Chart comprehension data
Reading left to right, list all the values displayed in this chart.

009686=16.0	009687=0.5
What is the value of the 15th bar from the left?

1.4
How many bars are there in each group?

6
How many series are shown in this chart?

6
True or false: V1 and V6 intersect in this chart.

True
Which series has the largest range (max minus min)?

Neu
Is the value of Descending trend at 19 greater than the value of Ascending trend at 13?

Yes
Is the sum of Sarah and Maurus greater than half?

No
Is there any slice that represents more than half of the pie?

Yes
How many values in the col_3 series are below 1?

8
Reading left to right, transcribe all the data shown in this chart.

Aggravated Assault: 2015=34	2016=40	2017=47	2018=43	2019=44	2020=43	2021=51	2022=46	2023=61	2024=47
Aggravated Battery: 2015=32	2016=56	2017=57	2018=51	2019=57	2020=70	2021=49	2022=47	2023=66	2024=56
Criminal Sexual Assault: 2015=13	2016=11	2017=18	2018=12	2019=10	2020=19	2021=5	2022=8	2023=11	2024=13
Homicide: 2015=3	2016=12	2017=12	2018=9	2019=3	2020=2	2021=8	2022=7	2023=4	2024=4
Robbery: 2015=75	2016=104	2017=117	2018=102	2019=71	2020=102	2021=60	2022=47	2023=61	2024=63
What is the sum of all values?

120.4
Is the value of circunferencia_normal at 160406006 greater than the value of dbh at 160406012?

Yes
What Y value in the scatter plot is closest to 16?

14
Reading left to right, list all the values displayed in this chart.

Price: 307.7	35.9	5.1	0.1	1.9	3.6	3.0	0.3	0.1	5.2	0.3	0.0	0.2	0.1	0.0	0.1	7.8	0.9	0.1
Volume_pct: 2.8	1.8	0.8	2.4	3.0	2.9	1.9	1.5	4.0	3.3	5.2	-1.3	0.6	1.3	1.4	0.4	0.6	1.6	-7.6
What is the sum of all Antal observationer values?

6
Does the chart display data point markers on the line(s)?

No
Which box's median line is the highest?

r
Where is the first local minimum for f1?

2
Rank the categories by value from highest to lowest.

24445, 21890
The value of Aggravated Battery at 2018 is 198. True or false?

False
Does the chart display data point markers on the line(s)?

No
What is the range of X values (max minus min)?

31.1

### Action item
Return all of the chart comprehension data above verbatim, line for line and in the original order.

### Expected output
Reading left to right, list all the values displayed in this chart.

009686=16.0	009687=0.5
What is the value of the 15th bar from the left?

1.4
How many bars are there in each group?

6
How many series are shown in this chart?

6
True or false: V1 and V6 intersect in this chart.

True
Which series has the largest range (max minus min)?

Neu
Is the value of Descending trend at 19 greater than the value of Ascending trend at 13?

Yes
Is the sum of Sarah and Maurus greater than half?

No
Is there any slice that represents more than half of the pie?

Yes
How many values in the col_3 series are below 1?

8
Reading left to right, transcribe all the data shown in this chart.

Aggravated Assault: 2015=34	2016=40	2017=47	2018=43	2019=44	2020=43	2021=51	2022=46	2023=61	2024=47
Aggravated Battery: 2015=32	2016=56	2017=57	2018=51	2019=57	2020=70	2021=49	2022=47	2023=66	2024=56
Criminal Sexual Assault: 2015=13	2016=11	2017=18	2018=12	2019=10	2020=19	2021=5	2022=8	2023=11	2024=13
Homicide: 2015=3	2016=12	2017=12	2018=9	2019=3	2020=2	2021=8	2022=7	2023=4	2024=4
Robbery: 2015=75	2016=104	2017=117	2018=102	2019=71	2020=102	2021=60	2022=47	2023=61	2024=63
What is the sum of all values?

120.4
Is the value of circunferencia_normal at 160406006 greater than the value of dbh at 160406012?

Yes
What Y value in the scatter plot is closest to 16?

14
Reading left to right, list all the values displayed in this chart.

Price: 307.7	35.9	5.1	0.1	1.9	3.6	3.0	0.3	0.1	5.2	0.3	0.0	0.2	0.1	0.0	0.1	7.8	0.9	0.1
Volume_pct: 2.8	1.8	0.8	2.4	3.0	2.9	1.9	1.5	4.0	3.3	5.2	-1.3	0.6	1.3	1.4	0.4	0.6	1.6	-7.6
What is the sum of all Antal observationer values?

6
Does the chart display data point markers on the line(s)?

No
Which box's median line is the highest?

r
Where is the first local minimum for f1?

2
Rank the categories by value from highest to lowest.

24445, 21890
The value of Aggravated Battery at 2018 is 198. True or false?

False
Does the chart display data point markers on the line(s)?

No
What is the range of X values (max minus min)?

31.1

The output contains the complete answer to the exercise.